The Natural Resources Defense Counsel's "Protect your family from the hidden hazards in air fresheners": Phthalates, known to interfere with hormones and linked to birth defects, "are released" by perfumes and air fresheners "into the air where they may be inhaled or may land on the skin and be absorbed."
Read the NRDC's full 2007 issue paper, "Clearing the Air: Hidden Hazards of Air Fresheners" here.

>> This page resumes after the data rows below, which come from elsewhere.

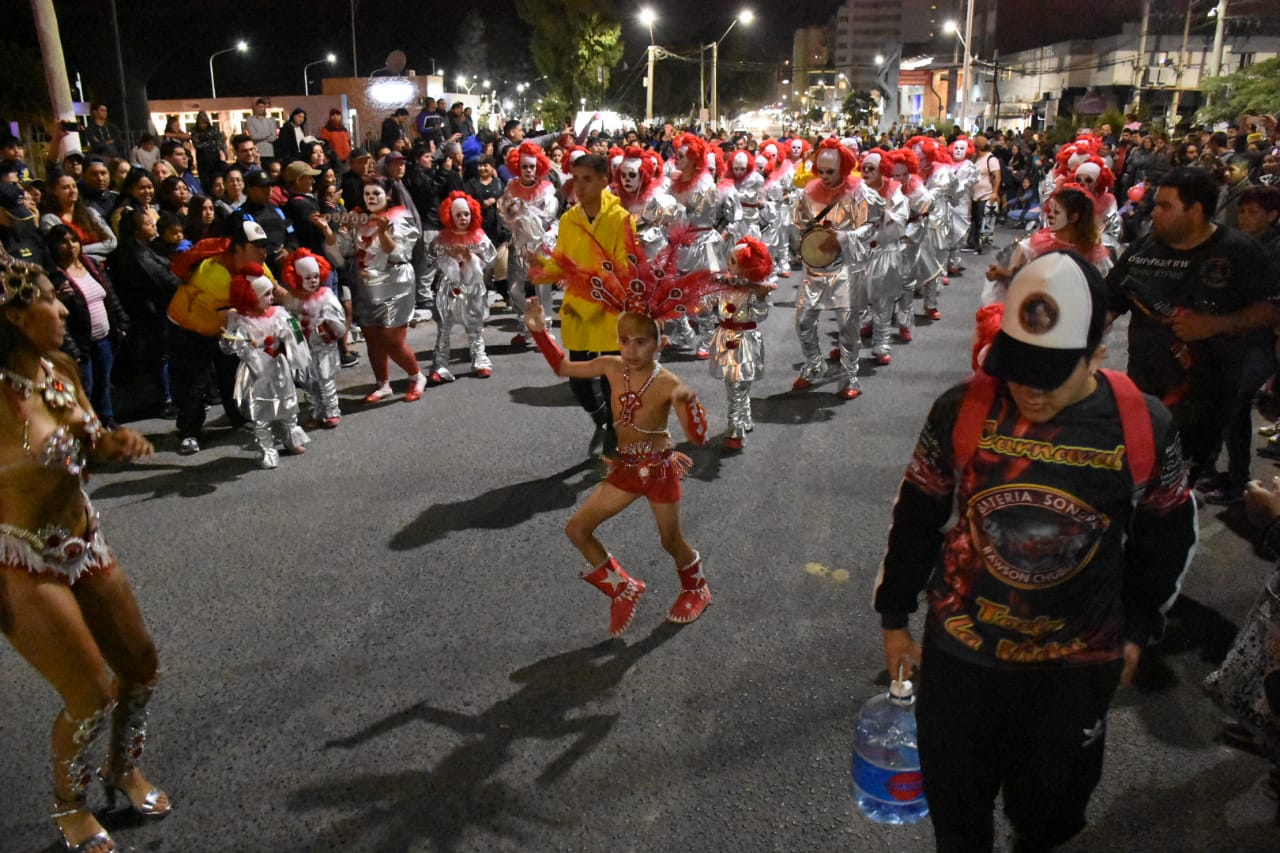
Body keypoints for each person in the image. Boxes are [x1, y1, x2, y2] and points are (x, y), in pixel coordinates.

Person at [875, 251, 1198, 853]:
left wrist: (1139, 627)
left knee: (1047, 818)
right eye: (1016, 368)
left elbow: (1168, 529)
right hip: (961, 659)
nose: (1027, 389)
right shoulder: (963, 409)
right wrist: (895, 619)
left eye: (1049, 375)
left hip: (1073, 670)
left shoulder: (1142, 427)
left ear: (1097, 353)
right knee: (958, 818)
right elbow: (918, 512)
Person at [0, 255, 168, 853]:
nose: (65, 305)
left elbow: (90, 443)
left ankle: (121, 769)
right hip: (21, 558)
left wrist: (113, 444)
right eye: (51, 297)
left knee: (141, 667)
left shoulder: (60, 368)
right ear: (16, 317)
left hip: (83, 539)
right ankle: (67, 804)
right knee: (91, 694)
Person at [523, 239, 720, 636]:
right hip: (626, 469)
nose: (630, 350)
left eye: (641, 342)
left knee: (670, 540)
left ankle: (696, 587)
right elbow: (564, 367)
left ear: (659, 342)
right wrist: (540, 332)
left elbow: (697, 436)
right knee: (577, 529)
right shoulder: (612, 366)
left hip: (659, 470)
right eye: (624, 340)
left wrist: (689, 407)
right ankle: (623, 589)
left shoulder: (668, 382)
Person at [1106, 166, 1280, 505]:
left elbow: (1272, 309)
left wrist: (1214, 324)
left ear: (1196, 210)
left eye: (1165, 206)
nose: (1153, 212)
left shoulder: (1240, 252)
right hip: (1143, 389)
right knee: (1137, 476)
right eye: (1155, 204)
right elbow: (1112, 299)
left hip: (1206, 397)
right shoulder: (1145, 248)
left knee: (1177, 488)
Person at [534, 153, 631, 457]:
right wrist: (537, 265)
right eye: (576, 179)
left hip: (609, 312)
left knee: (611, 379)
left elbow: (623, 268)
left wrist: (592, 288)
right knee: (577, 380)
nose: (580, 186)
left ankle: (615, 432)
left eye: (588, 179)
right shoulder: (568, 219)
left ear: (605, 181)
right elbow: (561, 262)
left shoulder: (621, 219)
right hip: (578, 312)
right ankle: (601, 419)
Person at [319, 176, 426, 402]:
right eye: (367, 194)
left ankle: (416, 376)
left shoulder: (400, 218)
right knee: (372, 334)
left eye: (376, 193)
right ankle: (382, 383)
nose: (371, 198)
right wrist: (329, 232)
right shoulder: (359, 219)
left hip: (396, 280)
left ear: (387, 195)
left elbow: (397, 253)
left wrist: (383, 231)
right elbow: (344, 250)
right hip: (367, 281)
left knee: (391, 337)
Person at [166, 215, 266, 453]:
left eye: (264, 246)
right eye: (257, 247)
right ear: (239, 248)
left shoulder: (256, 265)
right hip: (189, 327)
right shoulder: (214, 273)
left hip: (223, 327)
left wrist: (300, 302)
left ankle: (239, 418)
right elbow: (233, 313)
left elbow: (272, 290)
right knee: (194, 381)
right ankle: (189, 432)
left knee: (232, 374)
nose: (263, 252)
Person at [219, 263, 310, 468]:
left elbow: (293, 335)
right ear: (251, 297)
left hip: (278, 366)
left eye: (271, 293)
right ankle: (267, 450)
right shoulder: (242, 322)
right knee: (261, 412)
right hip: (256, 370)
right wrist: (239, 344)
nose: (271, 297)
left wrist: (290, 339)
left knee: (288, 404)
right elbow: (231, 346)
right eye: (266, 294)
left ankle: (292, 438)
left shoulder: (279, 314)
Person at [47, 223, 129, 429]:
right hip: (79, 344)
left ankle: (107, 420)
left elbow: (109, 295)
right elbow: (57, 317)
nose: (71, 246)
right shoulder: (55, 276)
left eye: (73, 240)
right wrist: (71, 348)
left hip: (104, 338)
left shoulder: (90, 264)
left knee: (103, 384)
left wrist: (121, 321)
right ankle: (88, 429)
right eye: (64, 242)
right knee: (86, 389)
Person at [708, 236, 774, 450]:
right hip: (725, 338)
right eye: (730, 260)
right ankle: (744, 418)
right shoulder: (723, 286)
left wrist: (762, 298)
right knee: (734, 385)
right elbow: (708, 309)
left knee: (739, 384)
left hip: (745, 340)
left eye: (734, 262)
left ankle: (735, 430)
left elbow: (760, 316)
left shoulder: (756, 291)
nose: (728, 265)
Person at [429, 192, 497, 383]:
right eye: (458, 214)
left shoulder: (479, 236)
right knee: (444, 328)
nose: (463, 218)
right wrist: (447, 254)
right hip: (449, 288)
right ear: (450, 215)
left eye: (466, 214)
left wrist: (469, 257)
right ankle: (440, 365)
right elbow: (430, 258)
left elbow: (491, 258)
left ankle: (480, 361)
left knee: (475, 327)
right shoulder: (442, 238)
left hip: (472, 287)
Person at [498, 142, 559, 344]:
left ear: (538, 166)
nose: (529, 171)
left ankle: (546, 326)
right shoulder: (511, 189)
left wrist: (525, 214)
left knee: (543, 290)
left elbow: (547, 218)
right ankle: (528, 324)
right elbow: (504, 214)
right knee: (514, 289)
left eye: (532, 166)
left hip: (540, 247)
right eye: (525, 167)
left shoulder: (546, 191)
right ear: (518, 167)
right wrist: (513, 218)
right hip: (519, 247)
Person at [280, 249, 345, 428]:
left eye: (316, 276)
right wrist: (295, 325)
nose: (313, 281)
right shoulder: (293, 299)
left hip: (322, 347)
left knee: (325, 381)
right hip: (303, 348)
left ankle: (332, 411)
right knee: (308, 384)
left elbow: (337, 321)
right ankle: (315, 412)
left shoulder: (326, 297)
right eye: (308, 277)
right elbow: (288, 319)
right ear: (297, 278)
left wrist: (322, 325)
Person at [38, 174, 117, 262]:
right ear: (54, 192)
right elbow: (61, 250)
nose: (72, 191)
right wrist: (96, 253)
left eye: (74, 186)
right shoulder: (50, 220)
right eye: (65, 188)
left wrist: (81, 249)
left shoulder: (90, 212)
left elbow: (111, 242)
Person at [190, 111, 227, 184]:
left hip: (214, 157)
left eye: (204, 123)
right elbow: (197, 145)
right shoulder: (195, 131)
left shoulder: (213, 129)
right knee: (205, 180)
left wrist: (207, 142)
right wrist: (210, 142)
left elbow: (219, 141)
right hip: (203, 159)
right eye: (201, 123)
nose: (203, 125)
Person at [244, 98, 278, 165]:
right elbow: (253, 137)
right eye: (260, 107)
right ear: (256, 107)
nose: (262, 109)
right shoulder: (250, 120)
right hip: (257, 152)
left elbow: (273, 138)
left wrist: (259, 136)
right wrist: (267, 133)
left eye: (263, 107)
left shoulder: (270, 121)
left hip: (269, 153)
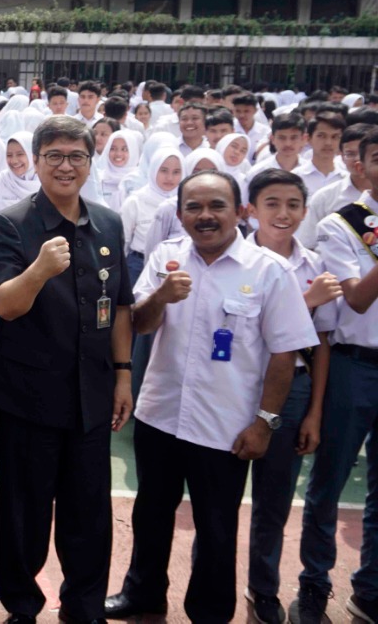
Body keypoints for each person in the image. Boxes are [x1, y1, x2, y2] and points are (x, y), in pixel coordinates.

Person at [105, 170, 316, 624]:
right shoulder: (166, 258)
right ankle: (142, 593)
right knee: (151, 515)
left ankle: (210, 612)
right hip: (161, 415)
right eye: (194, 207)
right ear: (179, 214)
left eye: (217, 206)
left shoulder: (268, 272)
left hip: (226, 426)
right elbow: (139, 324)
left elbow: (285, 353)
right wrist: (161, 294)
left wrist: (264, 422)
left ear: (239, 212)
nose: (205, 216)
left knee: (217, 528)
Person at [0, 116, 134, 624]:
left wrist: (123, 374)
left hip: (91, 397)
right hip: (30, 399)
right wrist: (40, 268)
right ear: (37, 160)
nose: (66, 166)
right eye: (55, 156)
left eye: (76, 156)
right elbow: (4, 304)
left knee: (88, 515)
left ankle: (84, 607)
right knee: (24, 514)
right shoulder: (10, 224)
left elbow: (119, 308)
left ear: (91, 162)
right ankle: (22, 607)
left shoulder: (108, 223)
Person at [242, 169, 342, 624]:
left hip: (293, 387)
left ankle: (263, 588)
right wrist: (307, 301)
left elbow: (318, 345)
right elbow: (248, 331)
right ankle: (210, 588)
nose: (283, 214)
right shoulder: (234, 257)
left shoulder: (315, 266)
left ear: (305, 211)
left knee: (275, 497)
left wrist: (314, 412)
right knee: (217, 494)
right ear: (252, 209)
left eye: (293, 205)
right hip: (235, 382)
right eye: (272, 204)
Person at [293, 129, 378, 624]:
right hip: (354, 364)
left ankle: (369, 588)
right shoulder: (344, 224)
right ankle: (314, 582)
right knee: (330, 479)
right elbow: (359, 298)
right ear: (361, 166)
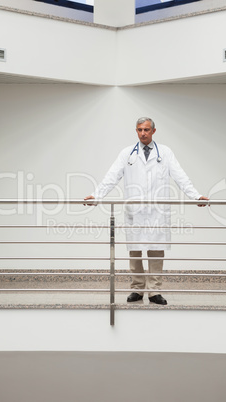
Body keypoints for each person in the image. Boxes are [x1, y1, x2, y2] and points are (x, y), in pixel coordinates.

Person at [84, 117, 208, 305]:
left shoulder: (165, 153)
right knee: (135, 251)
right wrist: (96, 196)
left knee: (156, 251)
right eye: (140, 130)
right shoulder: (127, 154)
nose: (143, 133)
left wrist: (195, 196)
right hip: (136, 211)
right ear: (136, 131)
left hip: (157, 211)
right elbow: (112, 176)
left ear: (153, 131)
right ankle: (137, 289)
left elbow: (180, 176)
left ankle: (154, 291)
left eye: (146, 130)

Environmental Health Perspectives, 2011, "Scented products emit a bouquet of VOCs": Prof. A.C. Steinemann and colleagues analyzed VOCs emitted by "25 air fresheners, laundry detergents, fabric softeners, dryer sheets, disinfectants, dish detergents, all purpose cleaners, soaps, hand sanitizers, lotions, deodorants and shampoos" using gas chromatography-mass spectrometry, finding "Each product emitted 1-8 toxic or hazardous chemicals, and close to half (44%) generated at least 1 of 4 hazardous air pollutants."
Prof. Steinemann has a website, linking to Steinemann et al.'s 2010 paper in Environmental Impact Assessment Review, "Fragranced consumer products: Chemicals emitted, ingredients unlisted"
which can also be found at JournalistsResource.org.
If I were those six companies (or counsel for), I'd have reached out to certain tobacco companies to study their, ahem, best practices on failing to recognize and otherwise denying product-related health risks, and mitigating potential massive class action product liability litigation.